Copy the material from the line with "he Gesellschaft mbH, Германия" to the line with "szopki, jego otoczenie". Swap "Код:" for "Артикул:" and leave everything else unchanged.

Provided records section start

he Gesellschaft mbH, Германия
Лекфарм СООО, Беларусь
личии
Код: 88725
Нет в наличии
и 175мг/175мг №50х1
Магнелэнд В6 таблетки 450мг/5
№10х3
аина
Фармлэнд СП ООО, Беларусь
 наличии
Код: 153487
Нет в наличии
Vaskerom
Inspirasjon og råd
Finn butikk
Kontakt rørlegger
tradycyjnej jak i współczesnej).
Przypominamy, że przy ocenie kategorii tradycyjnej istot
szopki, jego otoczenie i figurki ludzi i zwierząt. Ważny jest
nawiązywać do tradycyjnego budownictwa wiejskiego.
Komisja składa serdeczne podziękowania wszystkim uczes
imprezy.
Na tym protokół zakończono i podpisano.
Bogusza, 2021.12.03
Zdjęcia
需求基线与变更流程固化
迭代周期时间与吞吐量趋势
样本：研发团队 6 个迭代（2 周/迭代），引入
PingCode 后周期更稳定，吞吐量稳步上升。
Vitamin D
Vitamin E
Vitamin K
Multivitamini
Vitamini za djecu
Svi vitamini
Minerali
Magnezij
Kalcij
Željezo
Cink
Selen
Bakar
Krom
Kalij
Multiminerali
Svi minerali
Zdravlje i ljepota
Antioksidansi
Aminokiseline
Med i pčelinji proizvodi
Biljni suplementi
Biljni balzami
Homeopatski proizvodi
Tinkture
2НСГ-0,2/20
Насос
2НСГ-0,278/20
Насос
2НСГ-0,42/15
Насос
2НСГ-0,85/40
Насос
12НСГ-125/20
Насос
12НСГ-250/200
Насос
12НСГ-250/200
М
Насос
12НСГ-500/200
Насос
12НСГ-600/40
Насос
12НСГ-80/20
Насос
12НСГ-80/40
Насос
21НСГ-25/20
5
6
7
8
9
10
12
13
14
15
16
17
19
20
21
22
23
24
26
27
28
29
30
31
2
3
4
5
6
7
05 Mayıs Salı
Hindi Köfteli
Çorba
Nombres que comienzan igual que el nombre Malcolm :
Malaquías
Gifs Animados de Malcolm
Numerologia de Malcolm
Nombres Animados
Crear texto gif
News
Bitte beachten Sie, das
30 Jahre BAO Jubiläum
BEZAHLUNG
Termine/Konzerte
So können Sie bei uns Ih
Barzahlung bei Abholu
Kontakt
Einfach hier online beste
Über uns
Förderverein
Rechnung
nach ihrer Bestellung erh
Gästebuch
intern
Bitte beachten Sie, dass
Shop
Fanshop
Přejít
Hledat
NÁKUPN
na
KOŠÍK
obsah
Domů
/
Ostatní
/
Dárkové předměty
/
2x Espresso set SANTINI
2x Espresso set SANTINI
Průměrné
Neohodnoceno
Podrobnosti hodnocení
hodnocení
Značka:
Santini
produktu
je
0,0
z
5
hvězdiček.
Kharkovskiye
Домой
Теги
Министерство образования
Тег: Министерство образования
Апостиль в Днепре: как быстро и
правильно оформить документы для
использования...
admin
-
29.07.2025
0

Provided records section end
Provided records section start

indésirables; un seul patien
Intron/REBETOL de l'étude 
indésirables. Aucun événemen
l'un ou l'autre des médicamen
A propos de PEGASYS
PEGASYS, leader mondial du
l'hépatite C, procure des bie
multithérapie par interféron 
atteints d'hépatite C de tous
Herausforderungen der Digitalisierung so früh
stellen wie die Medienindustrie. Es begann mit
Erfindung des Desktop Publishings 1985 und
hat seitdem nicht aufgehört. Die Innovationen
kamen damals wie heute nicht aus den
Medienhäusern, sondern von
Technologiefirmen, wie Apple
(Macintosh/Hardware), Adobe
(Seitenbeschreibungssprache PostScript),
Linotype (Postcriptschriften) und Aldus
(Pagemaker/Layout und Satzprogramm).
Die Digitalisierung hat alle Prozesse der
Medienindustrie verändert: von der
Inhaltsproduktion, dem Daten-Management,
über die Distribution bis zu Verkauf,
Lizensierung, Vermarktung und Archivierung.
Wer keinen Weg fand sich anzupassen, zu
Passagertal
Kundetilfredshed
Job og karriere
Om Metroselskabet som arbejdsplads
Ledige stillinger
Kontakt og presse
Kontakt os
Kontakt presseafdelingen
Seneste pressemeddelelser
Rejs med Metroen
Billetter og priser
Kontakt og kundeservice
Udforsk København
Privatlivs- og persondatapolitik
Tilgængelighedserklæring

Provided records section end

## Output of the task
he Gesellschaft mbH, Германия
Лекфарм СООО, Беларусь
личии
Артикул: 88725
Нет в наличии
и 175мг/175мг №50х1
Магнелэнд В6 таблетки 450мг/5
№10х3
аина
Фармлэнд СП ООО, Беларусь
 наличии
Артикул: 153487
Нет в наличии
Vaskerom
Inspirasjon og råd
Finn butikk
Kontakt rørlegger
tradycyjnej jak i współczesnej).
Przypominamy, że przy ocenie kategorii tradycyjnej istot
szopki, jego otoczenie i figurki ludzi i zwierząt. Ważny jest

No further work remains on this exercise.